● **DO ZROBIENIA**
Wypisz w kolejności wystąpienia wszystkie godziny podane w zamieszczonym niżej tekście o spotkaniu Berlusconiego z Taechaubolem.

SCUDETTO


Spotkanie Berlusconiego z Taechaubolem w porze obiadowej

1 maja 2015, 10:42, cinassek Aktualności


3 komentarze
Musisz być zalogowany, aby komentować
pazioni
Moderator pazioni
1 maja 2015, 17:13
Pożyjemy zobaczymy, ale coś czuję,że Berlu nie sprzeda Bee klubu.
0
Cactus
Cactus
1 maja 2015, 11:36
adi_avanti Taj musiał przedstawić realne gwarancję finansowe jakimi będzie dysponowała ta jego spółka. Nie ma takiej możliwości, żeby ktoś z ulicy wchodził do rozmów z Finivestem na temat wykupienia udziałów o takiej wartości. Prawdopodobny scenariusz jest taki, że Bee jest tylko twarzą reprezentującą ludzi którzy niekoniecznie chcą się ujawnić i którzy wolą działać w cieniu. Jeśli Berlusconi odrzuci ofertę i przyczyną tego będą wątpliwości co do kapitału i możliwości nowych nabywców to prędzej czy później poznamy tego szczegóły.

Pozycje zbioru danych
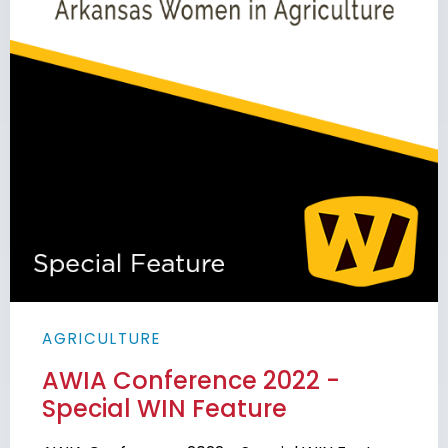
AGRICULTURE
AWIA Conference 2022 -
Special WIN Feature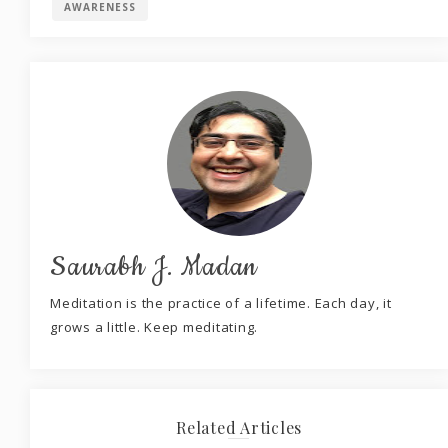
AWARENESS
Saurabh J. Madan
Meditation is the practice of a lifetime. Each day, it
grows a little. Keep meditating.
Related Articles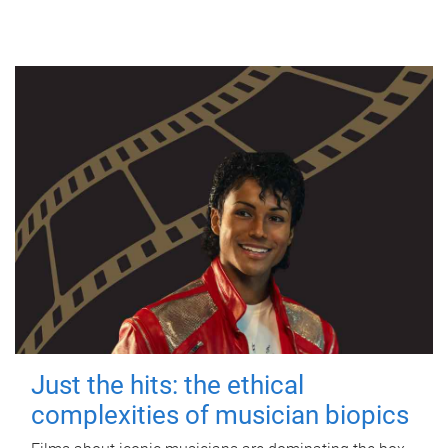
Just the hits: the ethical
complexities of musician biopics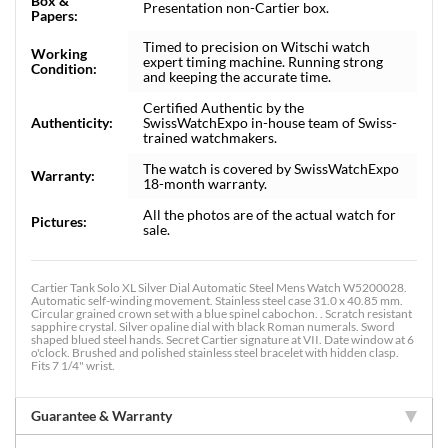
Box &
Presentation non-Cartier box.
Papers:
Timed to precision on Witschi watch
Working
expert timing machine. Running strong
Condition:
and keeping the accurate time.
Certified Authentic by the
Authenticity:
SwissWatchExpo in-house team of Swiss-
trained watchmakers.
The watch is covered by SwissWatchExpo
Warranty:
18-month warranty.
All the photos are of the actual watch for
Pictures:
sale.
Cartier Tank Solo XL Silver Dial Automatic Steel Mens Watch W5200028.
Automatic self-winding movement. Stainless steel case 31.0 x 40.85 mm.
Circular grained crown set with a blue spinel cabochon. . Scratch resistant
sapphire crystal. Silver opaline dial with black Roman numerals. Sword
shaped blued steel hands. Secret Cartier signature at VII. Date window at 6
o'clock. Brushed and polished stainless steel bracelet with hidden clasp.
Fits 7 1/4" wrist.
Guarantee & Warranty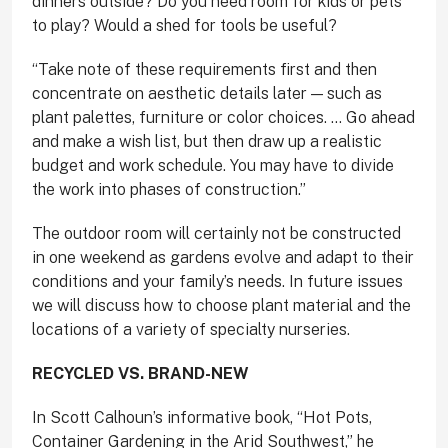
dinners outside? Do you need room for kids or pets
to play? Would a shed for tools be useful?
“Take note of these requirements first and then
concentrate on aesthetic details later — such as
plant palettes, furniture or color choices. … Go ahead
and make a wish list, but then draw up a realistic
budget and work schedule. You may have to divide
the work into phases of construction.”
The outdoor room will certainly not be constructed
in one weekend as gardens evolve and adapt to their
conditions and your family’s needs. In future issues
we will discuss how to choose plant material and the
locations of a variety of specialty nurseries.
RECYCLED VS. BRAND-NEW
In Scott Calhoun’s informative book, “Hot Pots,
Container Gardening in the Arid Southwest,” he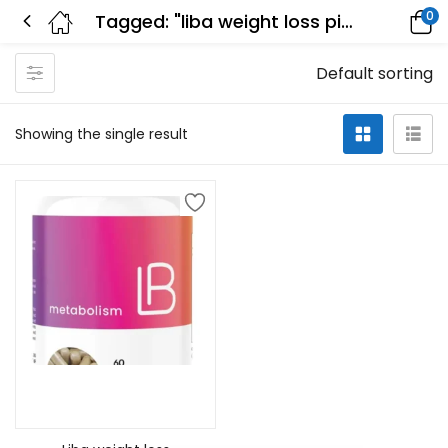
0
Tagged: "liba weight loss pill"
Default sorting
Showing the single result
Add to cart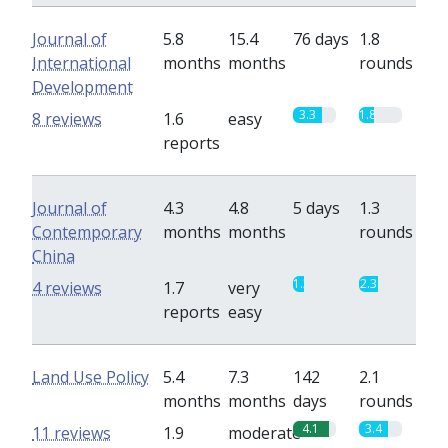
Journal of
5.8
15.4
76 days
1.8
International
months
months
rounds
Development
3.3
1.8
8 reviews
1.6
easy
reports
Journal of
4.3
4.8
5 days
1.3
Contemporary
months
months
rounds
China
1.3
2.3
4 reviews
1.7
very
reports
easy
Land Use Policy
5.4
7.3
142
2.1
months
months
days
rounds
4.1
3.4
11 reviews
1.9
moderate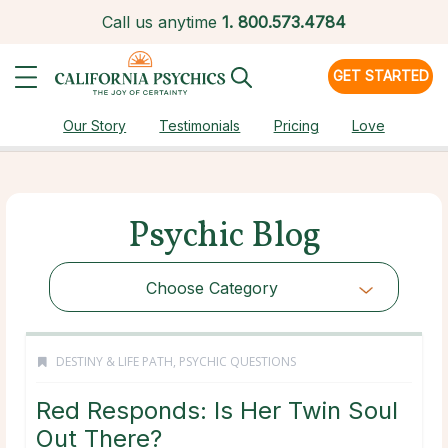
Call us anytime
1.
800.573.4784
GET STARTED
Our Story
Testimonials
Pricing
Love
Psychic Blog
Choose Category
DESTINY & LIFE PATH
,
PSYCHIC QUESTIONS
Red Responds: Is Her Twin Soul
Out There?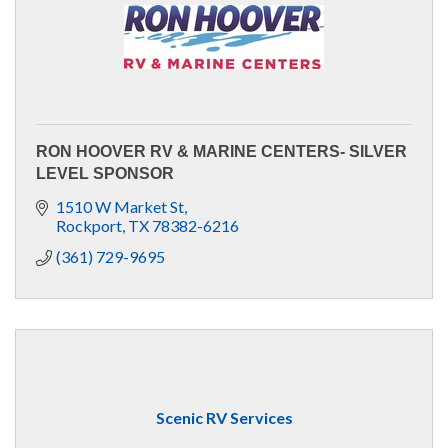
RON HOOVER RV & MARINE CENTERS- SILVER
LEVEL SPONSOR
1510 W Market St
Rockport
TX
78382-6216
(361) 729-9695
Scenic RV Services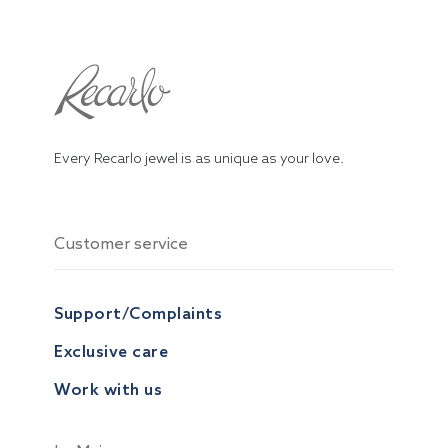
Every Recarlo jewel is as unique as your love.
Customer service
Support/Complaints
Exclusive care
Work with us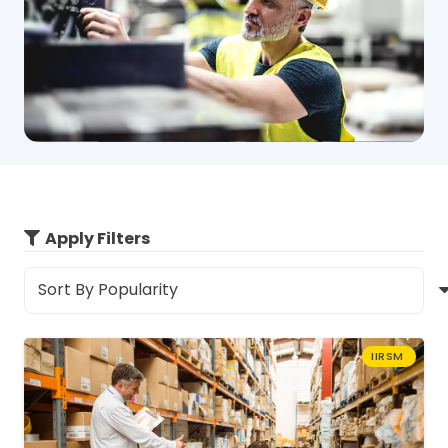
Apply Filters
IIRSM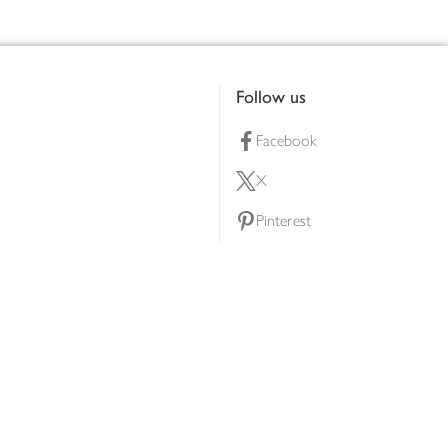
Follow us
Facebook
X
Pinterest
lty scheme
YouTube
Instagram
ners
Download our app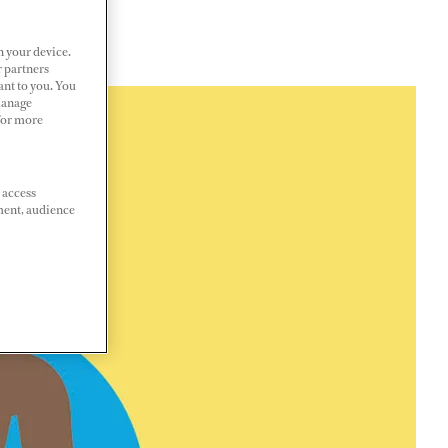
n your device.
r partners
ant to you. You
Manage
 For more
 access
ment, audience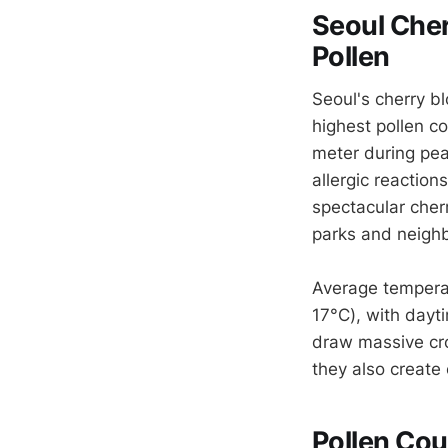
Seoul Cher
Pollen
Seoul's cherry b
highest pollen co
meter during pea
allergic reaction
spectacular cher
parks and neigh
Average tempera
17°C), with dayt
draw massive cr
they also create 
Pollen Cou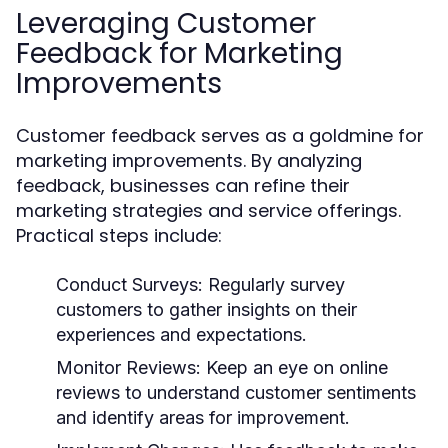
Leveraging Customer
Feedback for Marketing
Improvements
Customer feedback serves as a goldmine for
marketing improvements. By analyzing
feedback, businesses can refine their
marketing strategies and service offerings.
Practical steps include:
Conduct Surveys:
Regularly survey
customers to gather insights on their
experiences and expectations.
Monitor Reviews:
Keep an eye on online
reviews to understand customer sentiments
and identify areas for improvement.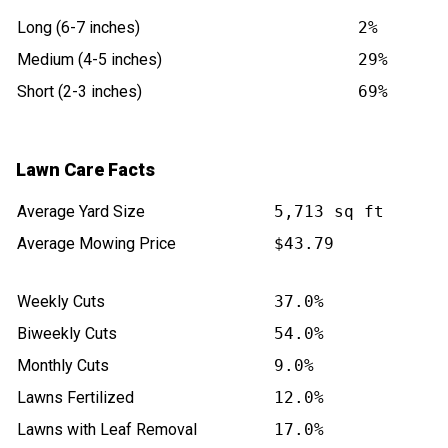
Long (6-7 inches)
2%
Medium (4-5 inches)
29%
Short (2-3 inches)
69%
Lawn Care Facts
Average Yard Size
5,713 sq ft
Average Mowing Price
$43.79
Weekly Cuts
37.0%
Biweekly Cuts
54.0%
Monthly Cuts
9.0%
Lawns Fertilized
12.0%
Lawns with Leaf Removal
17.0%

● **ODPOWIEDŹ**
10:42, 17:13, 11:36